George Stephanopoulos followed up on Friday night and asked John McCain a little bit about his health care plan this morning. Specifically, he wanted to know if it's true McCain plans to tax your health care benefits at work as if they're salary. Not only is it true - very, very true - but you're not getting the full story. McCain says he'll give you a $2500/$5000 (individual/family) tax credit to go out and buy your own insurance instead. Sounds great, but do you know how much insurance costs these days?
Overall, premiums for family coverage increased to $12,680 and premiums for single coverage increased to $4,704, according to the Kaiser Family Foundation and the Health Research and Educational Trust. Employers pick up, on average, about three-quarters of that cost.Guess who gets to pay the difference if you want to keep the coverage you've got? Got an extra few thousand dollars laying around? Me neither.
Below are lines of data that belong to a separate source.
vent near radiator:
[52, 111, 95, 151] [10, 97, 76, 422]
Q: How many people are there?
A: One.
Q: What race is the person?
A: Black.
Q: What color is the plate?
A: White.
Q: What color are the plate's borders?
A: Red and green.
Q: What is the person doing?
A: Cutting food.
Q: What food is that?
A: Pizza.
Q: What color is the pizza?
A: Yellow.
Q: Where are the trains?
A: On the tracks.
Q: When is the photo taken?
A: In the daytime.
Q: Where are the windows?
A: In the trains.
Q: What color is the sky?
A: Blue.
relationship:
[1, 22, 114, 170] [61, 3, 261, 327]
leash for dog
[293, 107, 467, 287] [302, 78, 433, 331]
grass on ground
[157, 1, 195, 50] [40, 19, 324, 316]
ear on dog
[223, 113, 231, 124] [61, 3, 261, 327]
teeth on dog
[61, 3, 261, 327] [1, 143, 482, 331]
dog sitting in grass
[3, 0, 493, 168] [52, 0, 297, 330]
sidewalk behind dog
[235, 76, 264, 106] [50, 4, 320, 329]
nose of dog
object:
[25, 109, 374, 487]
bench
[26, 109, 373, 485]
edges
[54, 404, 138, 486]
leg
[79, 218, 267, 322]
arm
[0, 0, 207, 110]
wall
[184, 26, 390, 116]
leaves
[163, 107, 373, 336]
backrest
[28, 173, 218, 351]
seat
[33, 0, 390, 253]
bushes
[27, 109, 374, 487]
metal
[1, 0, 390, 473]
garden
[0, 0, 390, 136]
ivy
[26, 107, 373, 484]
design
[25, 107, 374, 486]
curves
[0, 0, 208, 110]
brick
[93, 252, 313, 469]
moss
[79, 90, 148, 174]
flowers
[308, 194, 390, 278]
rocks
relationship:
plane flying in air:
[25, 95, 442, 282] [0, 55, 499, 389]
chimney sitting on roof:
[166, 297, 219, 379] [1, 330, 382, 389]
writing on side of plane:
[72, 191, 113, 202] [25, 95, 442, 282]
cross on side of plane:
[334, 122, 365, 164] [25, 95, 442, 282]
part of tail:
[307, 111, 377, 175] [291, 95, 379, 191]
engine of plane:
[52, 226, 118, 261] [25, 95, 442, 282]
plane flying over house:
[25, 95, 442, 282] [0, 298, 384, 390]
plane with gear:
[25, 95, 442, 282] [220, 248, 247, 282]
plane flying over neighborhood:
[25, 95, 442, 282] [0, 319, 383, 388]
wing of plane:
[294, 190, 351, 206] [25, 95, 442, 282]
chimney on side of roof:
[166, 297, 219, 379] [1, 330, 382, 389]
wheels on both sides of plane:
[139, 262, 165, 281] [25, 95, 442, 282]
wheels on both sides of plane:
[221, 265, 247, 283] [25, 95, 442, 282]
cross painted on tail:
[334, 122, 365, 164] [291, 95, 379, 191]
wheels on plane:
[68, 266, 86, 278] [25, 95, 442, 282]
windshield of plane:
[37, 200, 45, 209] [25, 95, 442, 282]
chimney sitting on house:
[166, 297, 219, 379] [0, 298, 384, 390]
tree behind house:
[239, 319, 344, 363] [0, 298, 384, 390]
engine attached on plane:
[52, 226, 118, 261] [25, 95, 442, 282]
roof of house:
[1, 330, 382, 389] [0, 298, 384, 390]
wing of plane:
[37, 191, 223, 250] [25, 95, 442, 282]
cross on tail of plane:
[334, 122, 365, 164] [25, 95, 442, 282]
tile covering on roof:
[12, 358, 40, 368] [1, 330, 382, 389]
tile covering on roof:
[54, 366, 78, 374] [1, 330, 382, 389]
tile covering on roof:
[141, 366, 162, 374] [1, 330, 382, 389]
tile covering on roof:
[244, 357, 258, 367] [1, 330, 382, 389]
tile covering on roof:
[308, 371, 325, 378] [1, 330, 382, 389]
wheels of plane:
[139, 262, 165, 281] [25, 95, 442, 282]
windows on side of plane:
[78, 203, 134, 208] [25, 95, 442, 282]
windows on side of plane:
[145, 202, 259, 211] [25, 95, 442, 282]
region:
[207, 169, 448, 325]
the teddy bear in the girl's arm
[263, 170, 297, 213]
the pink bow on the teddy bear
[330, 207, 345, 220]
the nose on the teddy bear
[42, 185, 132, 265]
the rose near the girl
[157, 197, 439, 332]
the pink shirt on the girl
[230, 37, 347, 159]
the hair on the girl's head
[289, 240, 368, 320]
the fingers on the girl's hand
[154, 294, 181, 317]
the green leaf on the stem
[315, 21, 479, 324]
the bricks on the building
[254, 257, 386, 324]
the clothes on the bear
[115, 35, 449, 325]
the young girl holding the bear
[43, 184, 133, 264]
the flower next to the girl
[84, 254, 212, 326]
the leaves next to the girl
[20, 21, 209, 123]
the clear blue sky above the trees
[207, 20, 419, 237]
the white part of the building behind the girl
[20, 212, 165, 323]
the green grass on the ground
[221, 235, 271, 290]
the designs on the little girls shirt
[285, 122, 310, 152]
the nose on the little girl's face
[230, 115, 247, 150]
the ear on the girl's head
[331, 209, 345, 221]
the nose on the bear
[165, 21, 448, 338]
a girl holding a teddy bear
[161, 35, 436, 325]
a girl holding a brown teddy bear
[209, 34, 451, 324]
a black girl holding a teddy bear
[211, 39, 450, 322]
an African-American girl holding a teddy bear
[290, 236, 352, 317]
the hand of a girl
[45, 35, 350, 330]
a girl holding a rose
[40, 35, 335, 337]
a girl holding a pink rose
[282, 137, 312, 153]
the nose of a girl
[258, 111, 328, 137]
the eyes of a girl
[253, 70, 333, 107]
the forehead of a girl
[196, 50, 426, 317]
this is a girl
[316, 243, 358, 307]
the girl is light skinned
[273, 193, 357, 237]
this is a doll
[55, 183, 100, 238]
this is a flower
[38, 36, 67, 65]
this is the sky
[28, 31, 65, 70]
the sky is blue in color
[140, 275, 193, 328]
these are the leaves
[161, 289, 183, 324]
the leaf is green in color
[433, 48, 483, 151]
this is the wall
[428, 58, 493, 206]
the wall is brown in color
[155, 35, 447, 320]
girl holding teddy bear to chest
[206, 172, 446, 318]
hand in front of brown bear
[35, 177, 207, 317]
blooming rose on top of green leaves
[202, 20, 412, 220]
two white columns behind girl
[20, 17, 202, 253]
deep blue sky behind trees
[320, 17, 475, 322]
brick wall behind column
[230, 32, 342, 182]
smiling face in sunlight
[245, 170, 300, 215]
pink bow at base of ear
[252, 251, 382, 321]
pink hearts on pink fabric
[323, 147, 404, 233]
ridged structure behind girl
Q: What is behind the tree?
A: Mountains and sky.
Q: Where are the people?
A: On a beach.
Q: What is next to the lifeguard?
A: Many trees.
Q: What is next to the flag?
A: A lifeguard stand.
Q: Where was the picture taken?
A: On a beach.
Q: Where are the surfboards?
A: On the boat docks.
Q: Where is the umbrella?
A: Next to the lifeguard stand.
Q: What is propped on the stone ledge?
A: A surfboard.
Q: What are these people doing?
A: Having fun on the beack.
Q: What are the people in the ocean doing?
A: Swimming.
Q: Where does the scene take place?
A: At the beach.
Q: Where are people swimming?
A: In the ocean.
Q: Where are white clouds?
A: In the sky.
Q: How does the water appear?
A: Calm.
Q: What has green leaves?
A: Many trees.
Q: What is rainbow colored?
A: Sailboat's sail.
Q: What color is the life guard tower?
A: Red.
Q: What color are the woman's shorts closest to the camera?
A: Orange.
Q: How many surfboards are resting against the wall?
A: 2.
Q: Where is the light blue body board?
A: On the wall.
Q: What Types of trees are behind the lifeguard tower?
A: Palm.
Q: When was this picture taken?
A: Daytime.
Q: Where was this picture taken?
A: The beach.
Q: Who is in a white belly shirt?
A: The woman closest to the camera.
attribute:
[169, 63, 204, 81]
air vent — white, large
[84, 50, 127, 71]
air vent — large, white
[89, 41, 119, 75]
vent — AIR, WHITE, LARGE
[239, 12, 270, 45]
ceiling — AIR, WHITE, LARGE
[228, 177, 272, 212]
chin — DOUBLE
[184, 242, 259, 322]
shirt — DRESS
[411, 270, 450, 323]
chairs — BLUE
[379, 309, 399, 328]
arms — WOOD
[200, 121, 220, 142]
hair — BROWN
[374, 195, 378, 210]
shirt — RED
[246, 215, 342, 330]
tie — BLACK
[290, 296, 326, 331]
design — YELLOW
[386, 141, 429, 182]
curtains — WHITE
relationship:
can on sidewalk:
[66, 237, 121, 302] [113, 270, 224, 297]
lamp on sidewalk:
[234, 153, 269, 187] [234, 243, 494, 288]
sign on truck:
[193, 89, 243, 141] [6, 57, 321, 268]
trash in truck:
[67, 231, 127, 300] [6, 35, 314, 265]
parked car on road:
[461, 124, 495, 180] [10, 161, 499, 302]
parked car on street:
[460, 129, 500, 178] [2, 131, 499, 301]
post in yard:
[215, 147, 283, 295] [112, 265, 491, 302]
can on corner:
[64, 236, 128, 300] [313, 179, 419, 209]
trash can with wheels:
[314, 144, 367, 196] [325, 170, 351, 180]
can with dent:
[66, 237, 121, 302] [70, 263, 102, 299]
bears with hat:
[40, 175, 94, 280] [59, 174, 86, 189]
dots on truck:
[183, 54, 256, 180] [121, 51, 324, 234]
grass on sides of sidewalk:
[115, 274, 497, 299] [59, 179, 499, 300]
So you go out and buy a cheaper plan because it's all you can afford now, and you just hope to G-d you don't get sick. Because those cheap plans cover nothing and come with high deductibles, higher co-pays, and so much fine print that you're going to have the equivalent of the subprime mortgage crisis in health care. A lot of very sick people who cannot afford to pay their bills and who didn't know their health insurance plan was crap.
Here's the exchange from This Week. It's not what McCain says. It's what he doesn't say that matters:
STEPHANOPOULOS: One of the other points he made in the debate that you weren’t able to respond to in the debate, he said that, for the first time ever, you would tax health benefits by taking away the deduction that employers now get to provide health benefits.McCain is so out of touch with how everyday people live and what everyday people pay that he thinks his plan is a gift.
MCCAIN: Right -- this all began during World War II with price and wage controls. And employers then, because they couldn’t give them pay raises, gave them increased health benefits.
Now, my plan gives $5,000 tax -- refundable tax credit for every family in America. That, for small -- a lot -- many -- huge number of small-business people is a great step forward because they don’t provide health insurance for their employees. They can’t, and they can’t afford it.
This will, actually, by giving the -- the worker and the family tax credits, they’ll be able to go out and then select their own health care insurance.
STEPHANOPOULOS: But even -- but several...
MCCAIN: And we will be able to then make sure that they’re able to get the lowest cost, most available, most effective health insurance.
STEPHANOPOULOS: But several studies have shown that, for people who now get their health care through employers, this could be a tax increase over time. And your own economic adviser, Douglas Holtz- Eakin, told the New York Times, said the campaign cannot yet project how many taxpayers might see their taxes go up, but for some, Mr. McCain’s health care tax credits would not be large enough to compensate for his proposal to eliminate the tax breaks.
MCCAIN: Actually, my position is that it will be able to give people actually more money to go out and purchase tax -- health -- health insurance on their own. And only those with the Cadillac, gold-plated health insurance policies today are the ones who might suffer from it, the ones...
STEPHANOPOULOS: So they would see their taxes go up, potentially?
MCCAIN: It depends on -- on what plan they have, but that’s usually the wealthiest people. Ordinary working Americans have the kind of -- or overwhelming majority of them have the health insurance plans that this tax credit, refundable tax credit will actually put more money in their pockets for purchase of health care than what they had before.
It is. Just not for us. Merry Christmas, insurance industry.